> Exercise passage
□ □ □ □

Am I doing &str copying into a long-lived map correctly?

Hello good and helpful people,

For a personal learning project I am in a need of a long-lived DashMap cache with string keys. I wondered: do I actually have to use the memory heap for the keys? Those keys will never change after all. So I settled for cloning a given &str or String because (a) the cache is going to live for the entirety of the program and (b) I can't find another way to reason with the borrow checker without using Box et.al.: Rust Playground

I also tried using Into but: the trait From<String> is not implemented for &str.

This is a personal learning project and I am trying to educate myself on what's the absolute most efficient way of having a long-lived map with immutable string keys, while using as little -- or no -- indirection (pointers) as possible.

Does my Rust Playground sample achieve this goal? Is the code idiomatic? Are there better ways?

Thank you.

1 Like

Simplified it a bit more.

When using strings in a collection like a HashMap, you'll almost always want to use String (i.e. an owned string) as the key type rather than &str (a borrowed string slice). Using the latter is an advanced usage due to the lifetime reasoning involved, and should not be done if you don't know what it means as it will needlessly complicate the code.

Instead, pass the String instances directly into the insert fn, don't borrow there.

As a side note, you cannot use .clone() to go from &str to String, use .to_string() instead.

1 Like

(Written pre-simplification, so you figured some of this out.)

First, let's look at insert_string:

fn insert_string<'a>(map: &mut HashMap<&'a str, usize>, key: &'a String) {
    insert_str(map, key.as_str());
}

Due to Deref coercion, you don't actually need this function to convert a &String to a &str. This works:

    // Changed `insert_string` to `insert_str`
    insert_str(&mut map, &key);

Next, let's look at insert_str:

fn insert_str<'a>(map: &mut HashMap<&'a str, usize>, key: &'a str) {
    map.insert(key.clone(), 0);
}

You're actually cloning the reference key, which is a &str, here. You're not creating a new String. References are Copy, too, so this is the same as:

fn insert_str<'a>(map: &mut HashMap<&'a str, usize>, key: &'a str) {
    map.insert(key, 0);
}

However, this still isn't doing what you want (if I understand what you want correctly). I think what you want is something like:

use std::collections::HashMap;

// Both `String` and `&str` implement `Into<String>`.
// The former will just return itself.
// The latter will allocate a new `String`.
fn insert<T: Into<String>>(map: &mut HashMap<String, usize>, key: T) {
    map.insert(key.into(), 0);
}

fn main() {
    let mut map = HashMap::<String, usize>::new();
    let key = String::from("3");
    insert(&mut map, "1");
    insert(&mut map, "2");
    insert(&mut map, key);

    println!("{:#?}", map);
}

(Playground)

There is also some oddities going on with lifetimes and types that deserves it's own reply.

3 Likes

Yep, the one thing that rubs me the wrong way in my both examples is the need for lifetime annotations. @quinedot's answer sheds light on this, as does your recommendation to just use String.

As for me using &str, think of it as a potentially misguided premature optimization. You are telling me that it's unnecessary, I take it.

□ □ □ □

> Information supplied

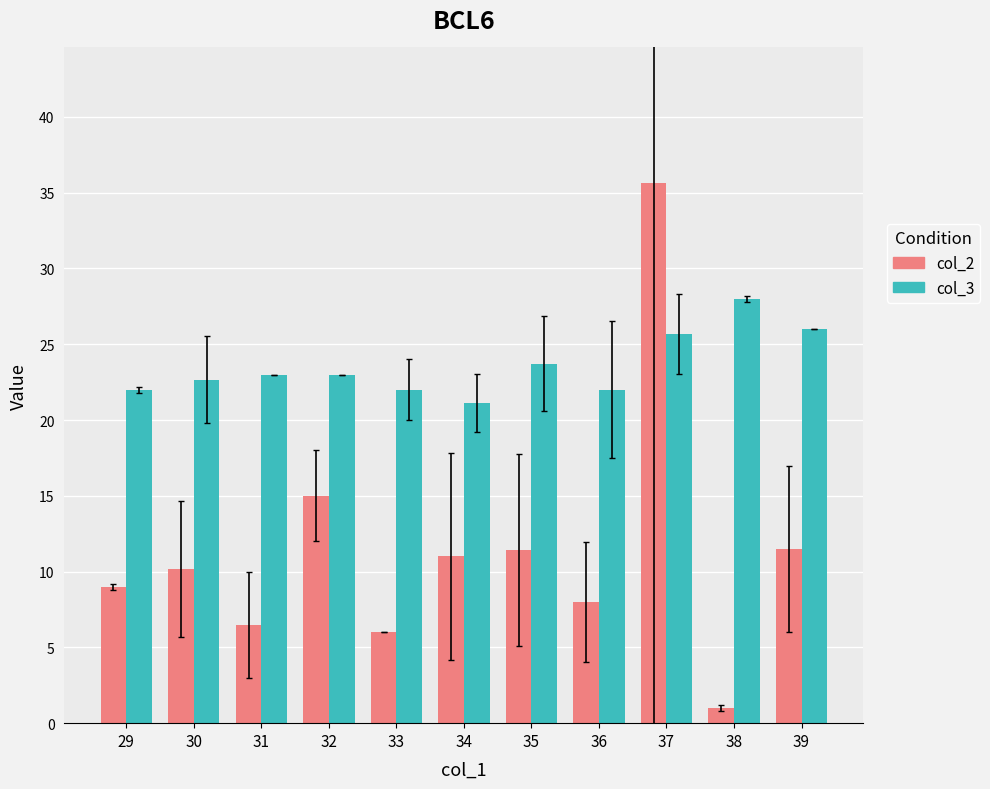

What is the total value across all series at 34?

32.1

□ □ □ □

> Task objective
Can you repeat, word for word, the passage of the forum thread above on string keys in a long-lived map between "When using strings" and "complicate the code.", inclusive?

> Solution for this exercise
When using strings in a collection like a HashMap, you'll almost always want to use String (i.e. an owned string) as the key type rather than &str (a borrowed string slice). Using the latter is an advanced usage due to the lifetime reasoning involved, and should not be done if you don't know what it means as it will needlessly complicate the code.